Write down every line of the records below word for word, but leave the pictures out.

# Start of MATERIAL TO PROCESS

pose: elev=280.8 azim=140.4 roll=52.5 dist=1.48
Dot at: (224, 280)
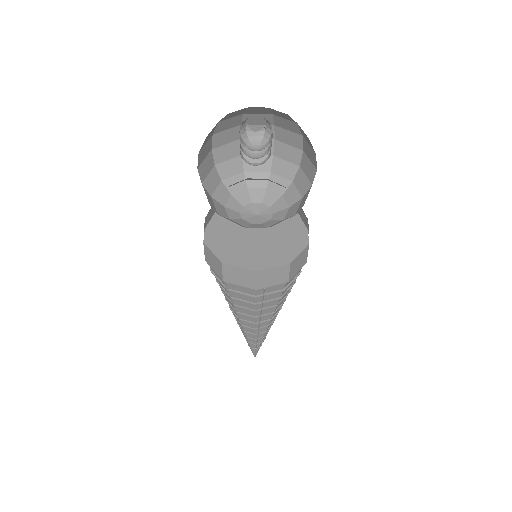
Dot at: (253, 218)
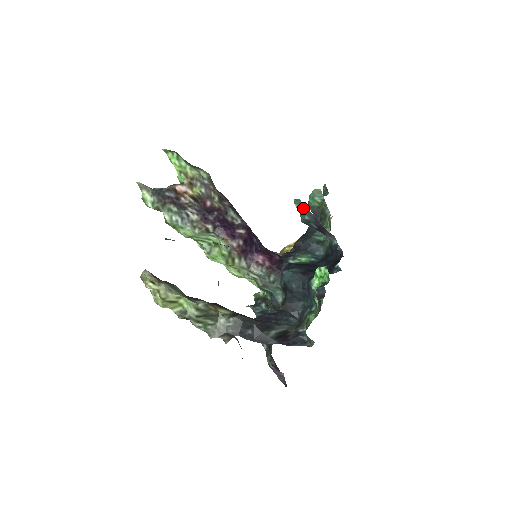
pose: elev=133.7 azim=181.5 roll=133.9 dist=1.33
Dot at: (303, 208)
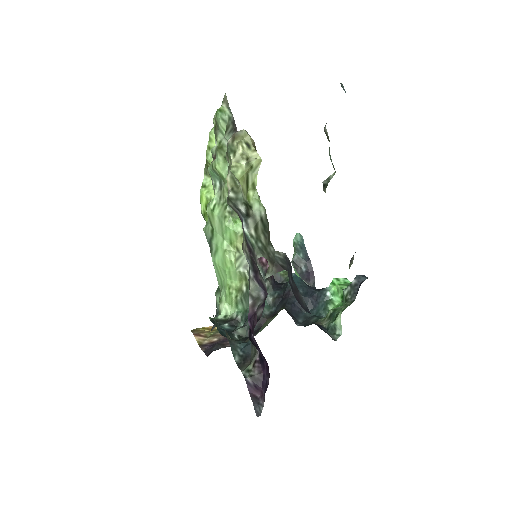
Dot at: (301, 245)
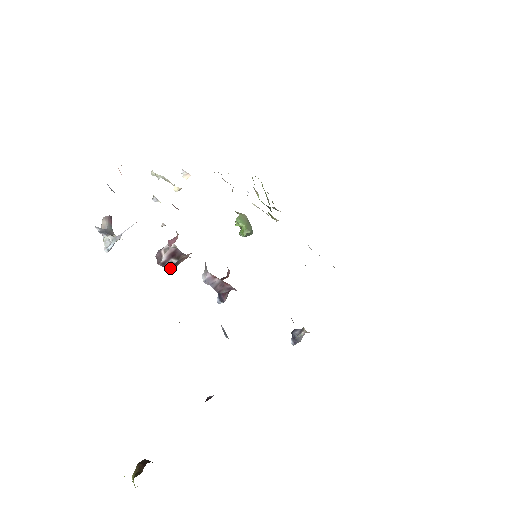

# End of MATERIAL TO PROCESS

▶ REPLY
pose: elev=280.8 azim=140.4 roll=52.5 dist=1.48
Dot at: (224, 280)
Dot at: (253, 218)
pose: elev=133.7 azim=181.5 roll=133.9 dist=1.33
Dot at: (303, 208)
Dot at: (301, 245)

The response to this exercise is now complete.